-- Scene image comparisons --
..........
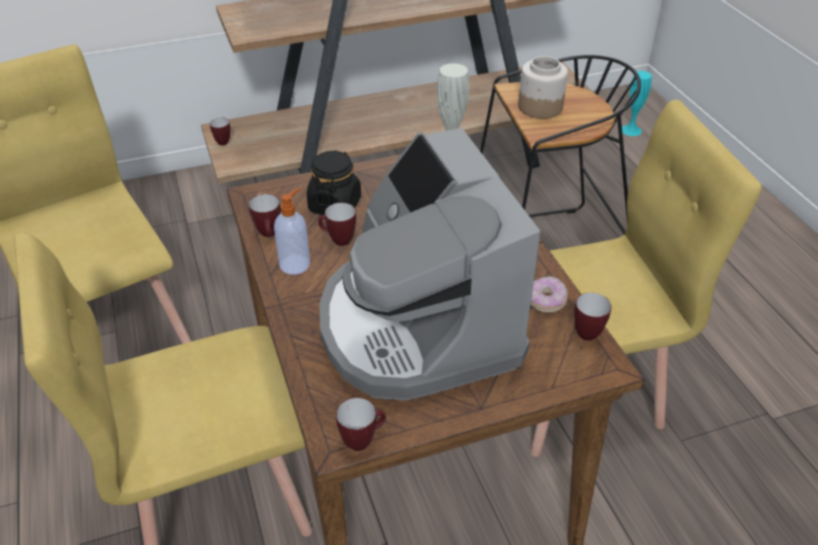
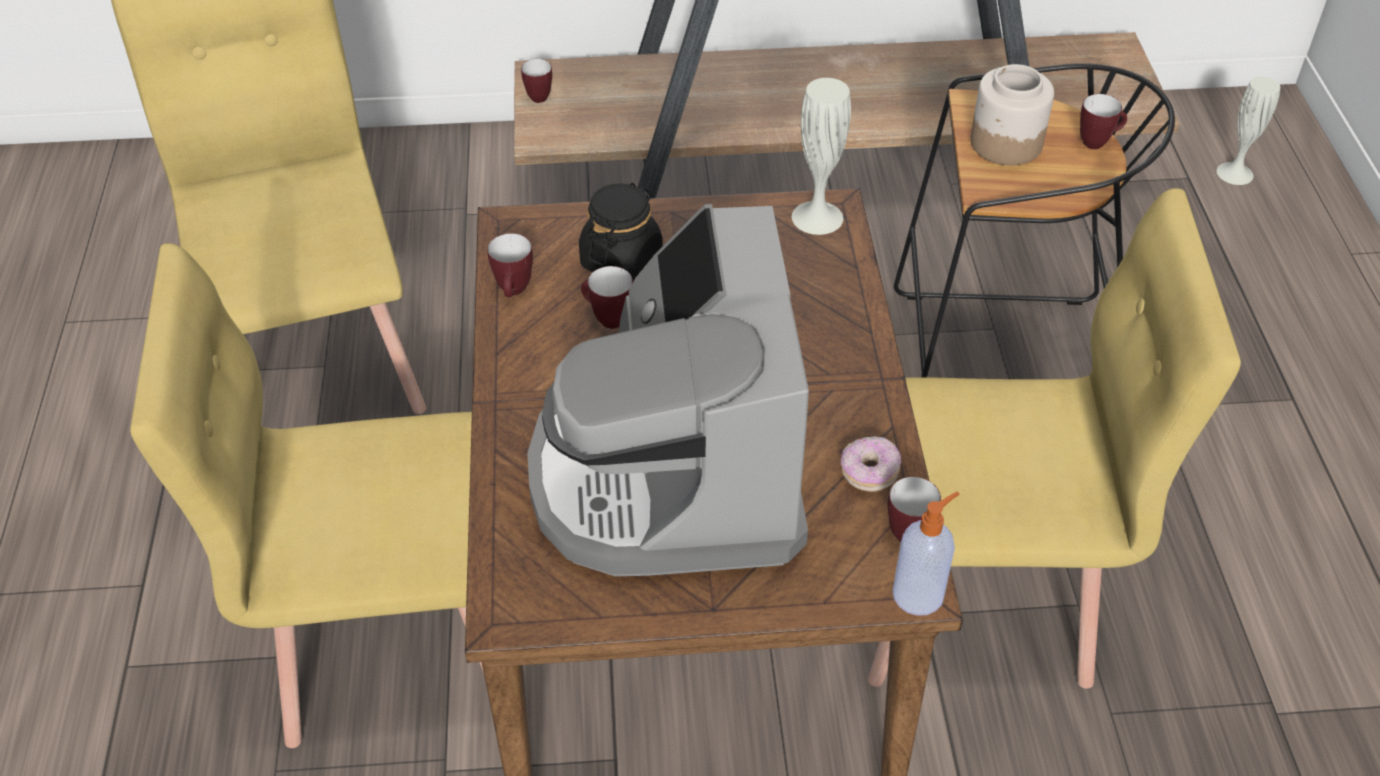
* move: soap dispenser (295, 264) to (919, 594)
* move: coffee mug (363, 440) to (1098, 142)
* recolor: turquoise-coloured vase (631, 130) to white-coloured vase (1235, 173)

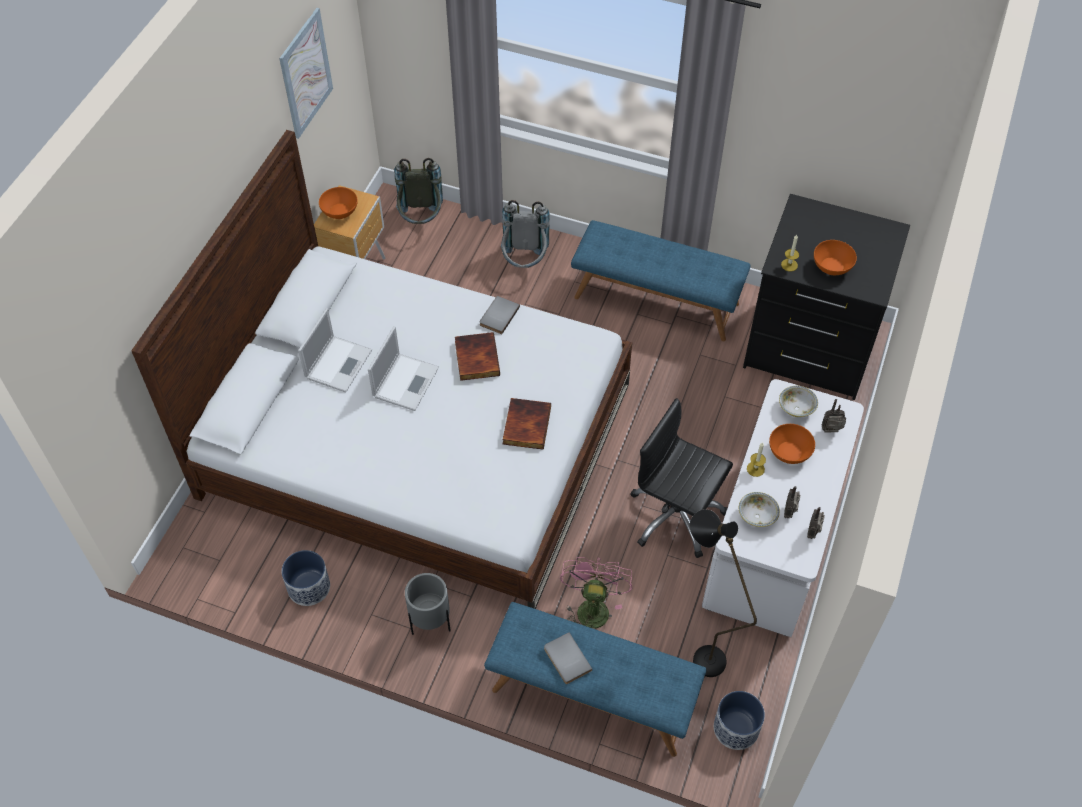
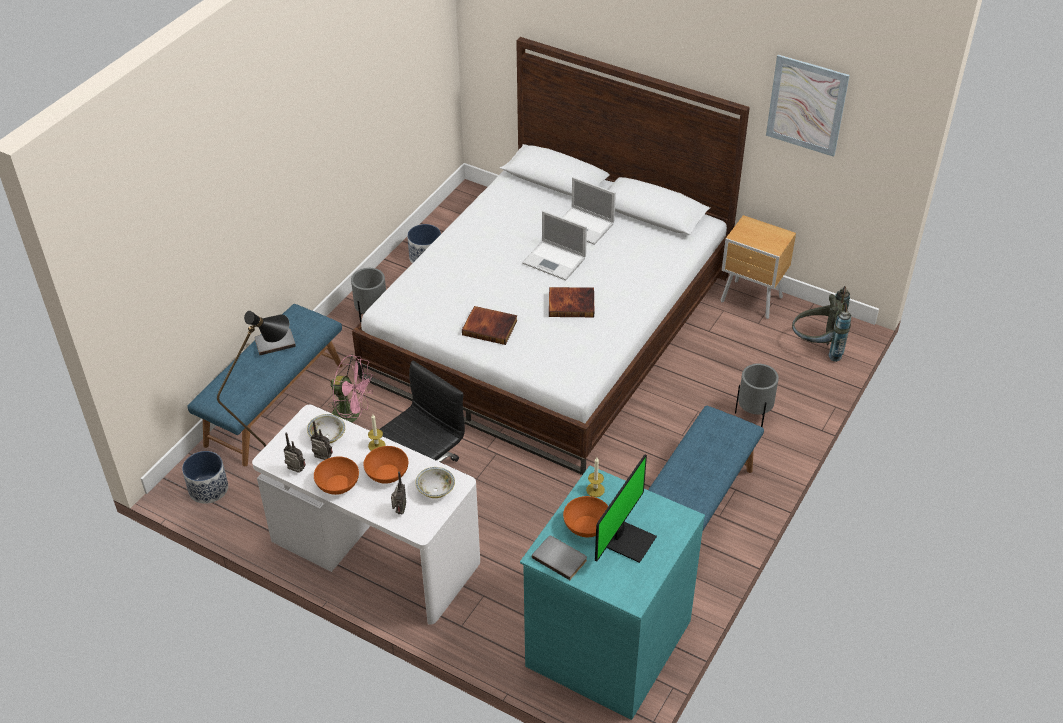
* insert: monitor (629, 541)
* move: orange-coloured deep dish (340, 211) to (338, 485)
* move: gray bound book (498, 315) to (560, 558)
* replace: gray rucksack (524, 263) to gray plant pot (753, 417)
* recolor: blackish drawer chest (809, 347) to turquoise-coloured drawer chest (606, 642)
..........
-- Directions for this task --
Copy out the entries above in full and exactly, skipping every picture.

-- Finished task --
* move: soap dispenser (295, 264) to (919, 594)
* move: coffee mug (363, 440) to (1098, 142)
* recolor: turquoise-coloured vase (631, 130) to white-coloured vase (1235, 173)

* insert: monitor (629, 541)
* move: orange-coloured deep dish (340, 211) to (338, 485)
* move: gray bound book (498, 315) to (560, 558)
* replace: gray rucksack (524, 263) to gray plant pot (753, 417)
* recolor: blackish drawer chest (809, 347) to turquoise-coloured drawer chest (606, 642)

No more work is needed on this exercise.